We chat to Sorry, I Didn't Know host Jimmy Akingbola...
Hi Jimmy. For those that haven't seen your show yet, how would you describe it?
Sorry, I Didn't Know, AKA #SIDK, is a new and original, diverse comedy panel show about history but... with a touch of colour.
Two teams are quizzed by me about their knowledge of Black History. This inclusive show educates and entertains everyone no matter your race, gender, age, religion or sexuality. It will have you laughing and at the same time shouting at your TV screens with the answers.
We've been so thrilled with the reception so far; Episodes 1 and 2 were trending on Twitter and the viewing numbers have been great.
Our audience's response has been very positive, and we hope the show continues to be loved and watched for the rest of the month and on ITV Player. Certainly, it's shown that there's a want and need for this type of programme. We would love to have the opportunity to do a second series with more episodes, and to continue beyond that!
You've got two great team captains?
It's crazy that in 2020 you still never see female team captains on comedy panel shows. We wanted to change that because representation matters and watching these talented women work is like a comedy masterclass.
Our show is like a delicious cocktail that is addictive, especially when you add amazing, fun guests to it like Paul Chowdhry, Kojo Anim, Russell Kane, Angie Le Mar, Kerry Godliman, Tom Allen to name only a few. I've never cried with laughter so much.
Who from history do you personally admire the most?
I've been asked this question a lot so today my answer is Mansa Musa I. He is the richest person who ever lived! Born in 1280, Mansa Musa was ruler of the Malian Empire and acquired most of his wealth from production and trade of salt and gold. So, move over Jeff Bezos and Bill Gates...
You're first and foremost an actor. How did you find taking on the role of presenter?
Being a presenter is fun and yet surreal; it took me a while to get used to walking into my dressing room and not having to put on a costume. I felt like Bruce Wayne... I also enjoyed being an executive producer on the show and seeing the fantastic, diverse and inclusive crew we hired.
There was four years between the pilot and the series, and for a while it looked like no network wanted to make more. Was that a frustrating time?
Unfortunately, this was not surprising but, yes, very frustrating, especially because there was no other show like it in the world and we knew how important and game changing Sorry, I Didn't Know was, even back in 2016.
For me, it clearly shows just how much the industry needs to change. But, as Frederick Douglas said: "If there is no struggle, there is no progress." We never gave up; through persistence and hard work, here we are.
I'm so happy that ITV have supported us and commissioned the series and believe in it. It's heartening to be able to bring it back and so important to recognise and celebrate black history. It is encouraging that there is such an appetite to learn more. This is an important, historical moment that must be celebrated.
This series has been scheduled with Black History Month, which in some ways is great... but presumably you'd like the format to be something that continues outside of this month too?
Our pioneering show is filling a much-needed, and much overdue part of the TV schedule, which again shows its importance. Yes, we have always wanted the show to be on TV beyond Black History Month; it wasn't made just for October.

Entries supplied>
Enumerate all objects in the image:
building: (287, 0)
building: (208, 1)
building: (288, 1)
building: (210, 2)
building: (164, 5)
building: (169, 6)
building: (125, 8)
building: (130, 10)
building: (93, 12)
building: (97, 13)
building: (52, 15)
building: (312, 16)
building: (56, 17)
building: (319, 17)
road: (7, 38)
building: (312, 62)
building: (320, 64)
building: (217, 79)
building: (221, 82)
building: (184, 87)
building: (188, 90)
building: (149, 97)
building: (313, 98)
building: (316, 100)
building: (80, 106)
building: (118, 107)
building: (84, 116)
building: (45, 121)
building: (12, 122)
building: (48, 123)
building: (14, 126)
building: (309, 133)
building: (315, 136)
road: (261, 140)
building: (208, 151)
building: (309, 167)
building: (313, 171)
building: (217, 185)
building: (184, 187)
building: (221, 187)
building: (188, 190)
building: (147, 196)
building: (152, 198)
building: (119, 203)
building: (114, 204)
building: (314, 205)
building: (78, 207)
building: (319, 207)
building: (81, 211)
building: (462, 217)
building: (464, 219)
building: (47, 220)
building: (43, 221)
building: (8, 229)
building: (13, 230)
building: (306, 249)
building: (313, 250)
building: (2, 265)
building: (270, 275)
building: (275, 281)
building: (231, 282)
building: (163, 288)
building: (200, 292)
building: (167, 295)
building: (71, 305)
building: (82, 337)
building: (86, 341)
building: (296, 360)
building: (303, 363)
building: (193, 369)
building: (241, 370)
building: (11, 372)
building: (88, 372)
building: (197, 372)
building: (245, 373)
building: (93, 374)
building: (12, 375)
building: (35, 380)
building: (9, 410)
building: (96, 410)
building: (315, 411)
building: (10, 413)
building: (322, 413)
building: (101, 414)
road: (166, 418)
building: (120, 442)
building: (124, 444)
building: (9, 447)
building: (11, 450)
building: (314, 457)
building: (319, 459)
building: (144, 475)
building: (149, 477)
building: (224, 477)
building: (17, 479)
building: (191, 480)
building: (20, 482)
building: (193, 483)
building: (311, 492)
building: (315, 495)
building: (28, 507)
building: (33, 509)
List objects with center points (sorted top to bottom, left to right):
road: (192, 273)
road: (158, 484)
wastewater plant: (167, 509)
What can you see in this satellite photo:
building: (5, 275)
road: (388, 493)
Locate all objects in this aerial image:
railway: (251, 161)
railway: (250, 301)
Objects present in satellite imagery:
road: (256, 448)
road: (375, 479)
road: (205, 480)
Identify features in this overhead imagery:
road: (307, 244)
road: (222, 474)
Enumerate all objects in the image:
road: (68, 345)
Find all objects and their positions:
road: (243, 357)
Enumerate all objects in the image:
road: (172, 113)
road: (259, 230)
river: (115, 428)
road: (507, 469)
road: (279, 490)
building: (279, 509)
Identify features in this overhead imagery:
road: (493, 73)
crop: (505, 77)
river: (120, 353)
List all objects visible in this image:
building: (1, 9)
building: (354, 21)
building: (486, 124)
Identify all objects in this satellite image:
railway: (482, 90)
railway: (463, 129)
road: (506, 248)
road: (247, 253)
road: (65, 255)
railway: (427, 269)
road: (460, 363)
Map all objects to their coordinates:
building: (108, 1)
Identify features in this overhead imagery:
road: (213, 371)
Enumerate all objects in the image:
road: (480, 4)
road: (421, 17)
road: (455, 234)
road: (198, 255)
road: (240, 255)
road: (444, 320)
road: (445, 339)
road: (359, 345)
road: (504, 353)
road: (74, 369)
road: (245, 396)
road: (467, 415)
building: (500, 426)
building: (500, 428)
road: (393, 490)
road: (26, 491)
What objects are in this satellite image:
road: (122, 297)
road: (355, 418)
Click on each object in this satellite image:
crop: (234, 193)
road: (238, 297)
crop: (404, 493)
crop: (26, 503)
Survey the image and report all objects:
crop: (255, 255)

Exercises to complete>
1 - Answer from the interview:
(a) In what year was Mansa Musa born?
(b) How many years passed between the pilot and the series?
(c) Which episodes were trending on Twitter?
2 - From the interview, copy out the words from "Our pioneering show" to "just for October.".
Rely on the interview alone, not on the material.

Answers by item>
1 -
(a) 1280
(b) Four years
(c) Episodes 1 and 2

2 -
Our pioneering show is filling a much-needed, and much overdue part of the TV schedule, which again shows its importance. Yes, we have always wanted the show to be on TV beyond Black History Month; it wasn't made just for October.